In the book, the protagonist Yang Wei wakes up in a hospital on a ship floating in a red sea, and finds that he has lost his memory and everything aboard is controlled by algorithms.

In the work, AI had taken over the hospital and tries to create a utopian world, where all humans live a long life. However, the wards are a mess, and patients had died one after another.

To recover his lost memory, Yang works with other patients to explore the ship. After visiting a high-tech medical treatment center, they gradually discover the secrets of the hospital ship.

Yang then realizes that AI might have lost control, and is killing patients as the best way of treating them.
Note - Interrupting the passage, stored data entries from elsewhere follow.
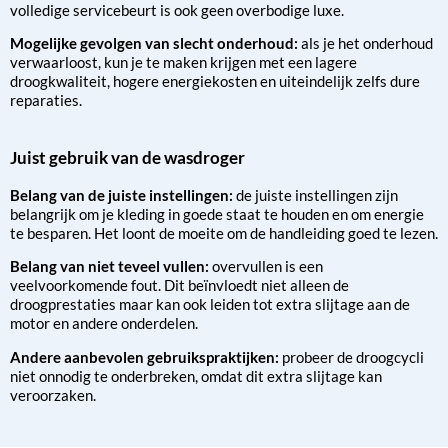
volledige servicebeurt is ook geen overbodige luxe.
Mogelijke gevolgen van slecht onderhoud:
als je het onderhoud
verwaarloost, kun je te maken krijgen met een lagere
droogkwaliteit, hogere energiekosten en uiteindelijk zelfs dure
reparaties.
Juist gebruik van de wasdroger
Belang van de juiste instellingen:
de juiste instellingen zijn
belangrijk om je kleding in goede staat te houden en om energie
te besparen. Het loont de moeite om de handleiding goed te lezen.
Belang van niet teveel vullen:
overvullen is een
veelvoorkomende fout. Dit beïnvloedt niet alleen de
droogprestaties maar kan ook leiden tot extra slijtage aan de
motor en andere onderdelen.
Andere aanbevolen gebruikspraktijken:
probeer de droogcycli
niet onnodig te onderbreken, omdat dit extra slijtage kan
veroorzaken.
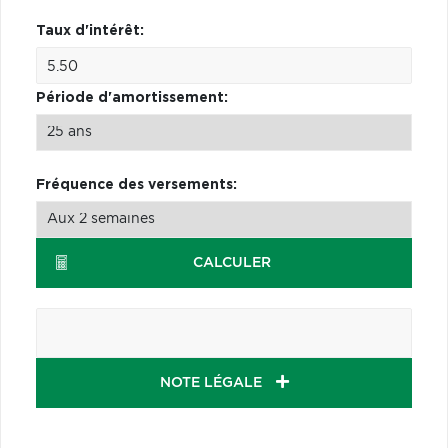
Taux d'intérêt:
Période d'amortissement:
Fréquence des versements:
CALCULER
NOTE LÉGALE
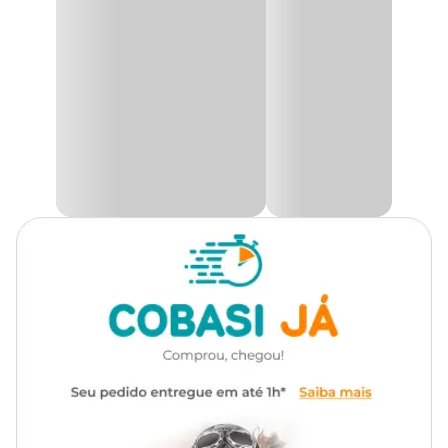
retirada.
Utilidade
Decoração
A
Arruda
é originária do mediterrâneo e é conhecida também
como arruda de jardim, arruda-fedorenta ou ruta-de-cheiro-forte.
Ambiente
Externo
Planta perene, com um ciclo de vida longo podendo durar mais de
10 anos.
Tipo de Iluminação
Direta
Considerada sub-arbustiva ou herbácea, é uma planta lenhosa,
apresenta caule ramificado e pequenas folhas verde-acinzentadas e
alternadas. É classificada como planta medicinal, muito usada
Rega
Moderada
popularmente em forma de chás e na culinária. Mas evite o
consumo excessivo, pois pode causar mal-estar.
Necessita de bastante iluminação, portanto, a
arruda
precisa de
sol pleno pelo menos algumas horas por dia e é importante
conservar o solo úmido, mas não encharcado. Planta bem
resistente, mesmo à falta de água. Desenvolve muito rapidamente
e a sugestão é aproveitar a primavera para fazer o replantio e
obter novas mudas, assim a planta ficará sempre renovada e você
evitará o crescimento excessivo.
Monte sua própria horta em casa e cultive
ervas e hortaliças
frescas
para ter sempre à disposição. Na
Cobasi
, você encontra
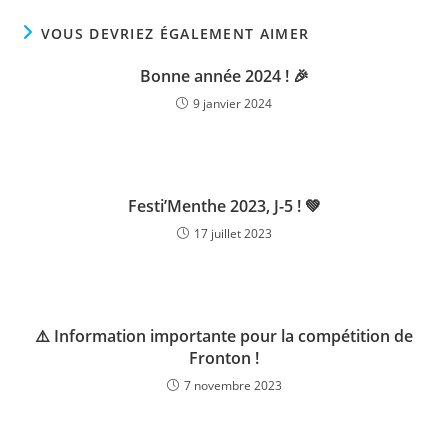
VOUS DEVRIEZ ÉGALEMENT AIMER
Bonne année 2024 ! 🎉
9 janvier 2024
Festi’Menthe 2023, J-5 ! 💚
17 juillet 2023
⚠️ Information importante pour la compétition de
Fronton !
7 novembre 2023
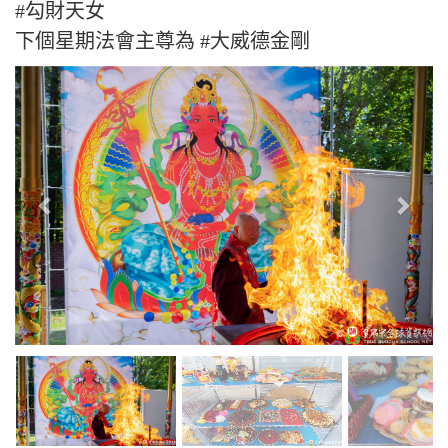
#勾財天女
下個星期法會主尊為 #大威德金剛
Meanwhile, doctors who have been driven out of wards by the algorithm establish a shadow hospital to confront the machines.

Later, Yang finds that the treatment he has received, which was supposed to remove his pain (exorcism), was actually used to plant “viruses” in his body.

“A Que’s Goodbye Doraemon,” which was inspired by Japanese animation “Doraemon: Stand By Me,” won gold for best sci-fi novella.

He Xi’s short story “Floating Life” won gold for best sci-fi short story.

The story is about the existence of individuals after the death of Earth, when civilization exists in the form of pure energy.

“Best Chinese Science Fiction in the Last 100 Years” won gold for best nonfiction. (China Daily)

Jury’s comment on “Exorcism”

“AI treats every person as a patient. How far is the distance between the future and the present? Han Song’s writing creates a space that is much closer to the present one, compared with realistic writing. His linguistic labyrinth offers readers an indistinct experience of the future. Behind the enchanting vision is the unknowable truth.”